Altın Koza’ya başvurduk. Planımız Berlin’e gitmek, oraya da hazırlık yapıyoruz şu anda. Türkiye ve sanırım üç Avrupa ülkesinde gösterime girme şansı var. Elbette Altın Portakal’da ödül beklentim var. 
 
Antrakt: Yeni Türkiye sinemasını takip ediyor musunuz? 
Evet, takip ediyorum, heyecan veriyor. Özellikle Nuri Bilge Ceylan, Reha Erdem ve Zeki Demirkubuz. Ama kaygılandıran bir yanı da var, hep birbirine benzer filmler çıkmaya başladı. Bu gördüğüm bir tehlike. Özellikle ilk ve ikinci filmlerini çeken yönetmenlerin doğa, boşluk ve insan üzerine öyküleri…  

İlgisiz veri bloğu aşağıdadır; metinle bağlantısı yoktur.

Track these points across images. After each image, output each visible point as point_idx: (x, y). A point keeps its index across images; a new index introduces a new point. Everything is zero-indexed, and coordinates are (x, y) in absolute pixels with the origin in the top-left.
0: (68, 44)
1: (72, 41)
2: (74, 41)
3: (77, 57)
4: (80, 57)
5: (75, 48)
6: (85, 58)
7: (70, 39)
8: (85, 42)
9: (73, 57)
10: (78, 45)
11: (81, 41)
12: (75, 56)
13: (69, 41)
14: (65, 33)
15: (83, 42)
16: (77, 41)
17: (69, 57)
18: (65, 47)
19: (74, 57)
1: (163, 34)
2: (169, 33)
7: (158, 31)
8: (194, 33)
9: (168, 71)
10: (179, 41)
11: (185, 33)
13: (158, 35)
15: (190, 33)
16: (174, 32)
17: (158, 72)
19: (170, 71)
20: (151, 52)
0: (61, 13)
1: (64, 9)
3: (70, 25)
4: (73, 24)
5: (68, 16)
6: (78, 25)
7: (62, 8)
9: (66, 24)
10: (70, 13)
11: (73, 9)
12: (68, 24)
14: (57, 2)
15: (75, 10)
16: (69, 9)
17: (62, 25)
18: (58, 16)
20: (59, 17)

Antrakt: Bu film için Kültür Bakanlığı’nın Sinema Destekleme Fonu gibi desteklere başvurdunuz mu? Bu destekler hakkında ne düşünüyorsunuz? 

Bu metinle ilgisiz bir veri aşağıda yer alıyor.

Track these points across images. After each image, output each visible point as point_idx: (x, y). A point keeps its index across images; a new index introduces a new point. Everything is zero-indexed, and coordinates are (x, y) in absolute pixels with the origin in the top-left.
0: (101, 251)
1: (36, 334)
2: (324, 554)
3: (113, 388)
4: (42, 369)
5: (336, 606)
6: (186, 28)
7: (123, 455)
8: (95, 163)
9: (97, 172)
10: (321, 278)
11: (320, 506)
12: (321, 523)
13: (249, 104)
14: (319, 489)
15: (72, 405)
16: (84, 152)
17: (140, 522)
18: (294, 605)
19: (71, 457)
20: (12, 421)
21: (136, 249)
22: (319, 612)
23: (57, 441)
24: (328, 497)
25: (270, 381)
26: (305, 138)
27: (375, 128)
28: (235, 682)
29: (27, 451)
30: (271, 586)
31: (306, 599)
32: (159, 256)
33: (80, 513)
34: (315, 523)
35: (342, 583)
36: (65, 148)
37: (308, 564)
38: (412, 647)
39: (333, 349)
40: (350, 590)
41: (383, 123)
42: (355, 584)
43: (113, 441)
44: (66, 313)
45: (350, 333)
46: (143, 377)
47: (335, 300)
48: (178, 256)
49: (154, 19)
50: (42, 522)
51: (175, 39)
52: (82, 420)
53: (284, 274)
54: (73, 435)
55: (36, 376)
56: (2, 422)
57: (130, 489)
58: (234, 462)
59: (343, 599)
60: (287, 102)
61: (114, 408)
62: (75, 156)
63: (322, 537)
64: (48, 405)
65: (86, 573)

Evet, ortak yapım olduğu için başvurduk fakat bakanlık fonunda başarılı olmadı. Bana göre bakanlıktaki fon gerçekten çok iyi şekilde yapılandırılmalı ve sinemaya ayrılan para ciddi şekilde artırılmalı ve daha çok aralıklarla başvuru yapılabilmeli. Ayrıca çok çabuk şekilde vergi iadesi getirilmeli filmlere: sektörün kalkınması ve daha fazla yabancı yapımcının gelmesi için. 
 
Antrakt: Bundan sonraki projeleriniz neler?  
Şu anda City Tales - Kent Öykuleri, Polish Bread - Polonya Ekmeği diye iki proje üstünde çalışıyoruz. İkisi de İngiltere’de geçiyor ve sırasıyla hazırlıyoruz. 

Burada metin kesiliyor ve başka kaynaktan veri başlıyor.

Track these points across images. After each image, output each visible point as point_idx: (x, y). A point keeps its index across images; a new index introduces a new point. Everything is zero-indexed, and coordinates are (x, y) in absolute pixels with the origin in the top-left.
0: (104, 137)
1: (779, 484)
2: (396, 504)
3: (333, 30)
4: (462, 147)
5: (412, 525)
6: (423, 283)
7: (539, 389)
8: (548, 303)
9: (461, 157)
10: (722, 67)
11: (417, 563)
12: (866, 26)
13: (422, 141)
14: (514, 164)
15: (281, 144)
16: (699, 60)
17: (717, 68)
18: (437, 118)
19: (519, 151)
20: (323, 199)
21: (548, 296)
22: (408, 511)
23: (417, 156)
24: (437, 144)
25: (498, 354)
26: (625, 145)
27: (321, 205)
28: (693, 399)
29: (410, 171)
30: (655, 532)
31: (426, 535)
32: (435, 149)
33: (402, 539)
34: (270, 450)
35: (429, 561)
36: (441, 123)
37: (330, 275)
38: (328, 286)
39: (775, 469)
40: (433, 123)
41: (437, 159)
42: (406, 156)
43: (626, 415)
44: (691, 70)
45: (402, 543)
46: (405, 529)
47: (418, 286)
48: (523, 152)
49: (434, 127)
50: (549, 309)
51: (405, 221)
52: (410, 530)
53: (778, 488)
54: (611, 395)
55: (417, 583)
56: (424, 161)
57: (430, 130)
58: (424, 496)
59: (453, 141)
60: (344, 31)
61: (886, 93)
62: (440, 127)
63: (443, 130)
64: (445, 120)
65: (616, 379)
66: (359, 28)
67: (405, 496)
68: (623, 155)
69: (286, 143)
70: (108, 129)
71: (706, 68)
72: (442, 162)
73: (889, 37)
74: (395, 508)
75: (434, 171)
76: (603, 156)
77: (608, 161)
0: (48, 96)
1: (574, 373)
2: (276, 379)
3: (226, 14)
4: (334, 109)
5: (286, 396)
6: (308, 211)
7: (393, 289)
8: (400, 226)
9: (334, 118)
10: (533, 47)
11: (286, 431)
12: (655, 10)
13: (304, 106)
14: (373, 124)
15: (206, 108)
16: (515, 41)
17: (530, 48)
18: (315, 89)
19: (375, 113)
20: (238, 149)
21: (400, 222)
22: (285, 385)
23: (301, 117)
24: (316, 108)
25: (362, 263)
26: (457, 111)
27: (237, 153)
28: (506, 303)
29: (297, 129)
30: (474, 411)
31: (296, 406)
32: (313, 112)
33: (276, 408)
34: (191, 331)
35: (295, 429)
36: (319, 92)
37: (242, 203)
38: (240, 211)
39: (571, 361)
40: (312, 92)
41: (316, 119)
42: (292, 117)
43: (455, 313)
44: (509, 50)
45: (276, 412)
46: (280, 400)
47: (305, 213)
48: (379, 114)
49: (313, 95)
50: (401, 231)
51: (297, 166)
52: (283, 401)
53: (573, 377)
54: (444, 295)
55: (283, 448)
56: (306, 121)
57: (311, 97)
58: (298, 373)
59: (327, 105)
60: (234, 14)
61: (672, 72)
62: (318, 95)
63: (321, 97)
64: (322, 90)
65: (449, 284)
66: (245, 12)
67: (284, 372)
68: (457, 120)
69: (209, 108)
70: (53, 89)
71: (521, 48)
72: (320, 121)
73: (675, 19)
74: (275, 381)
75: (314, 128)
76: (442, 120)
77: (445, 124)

Antrakt: 1914’ten bu yana Türkiye sinemasının ürettiği sinema filmlerinden en beğendiğiniz ilk üçünü sırasıyla yazar mısınız? 
Aslında bu soruya cevap vermek zor. Çünkü birçok güzel film var. Fakat beni bireysel olarak çok etkileyenler şunlar: Umut (1970), Yılmaz Güney, Vesikalı Yarim (1968), Lütfi Ö. Akad, Anayurt Oteli (1987), Ömer Kavur. 
***************************************************** 
 
Nihat Seven 
1973 yılında İmranlı - Sivas’ta doğdu. Glasgow Üniversitesi Güzel Sanatlar Fakültesi’nde üç yıl okudu. London Metropolitan Üniversitesi Sinema bölümünden ve Mimar Sinan Üniversitesi Sosyoloji bölümünden mezun oldu. Ayrıca Marmara Üniversitesi Sinema bölümünde ziyaretçi öğrenci olarak okudu. Londra Üniversitesi Performans Sanatları bölümünde bir yıllık oyunculuk eğitimi aldı.  NFT da Oyuncu Yönetmek eğitimi aldı. WAES de yönetmenlik eğitimi ve bir yıllık film yapımı eğitimi aldı. University of West of England’ta Avrupa sineması alanında master yaptı. Eğitim suresi boyunca sayısız workshop’a katıldı.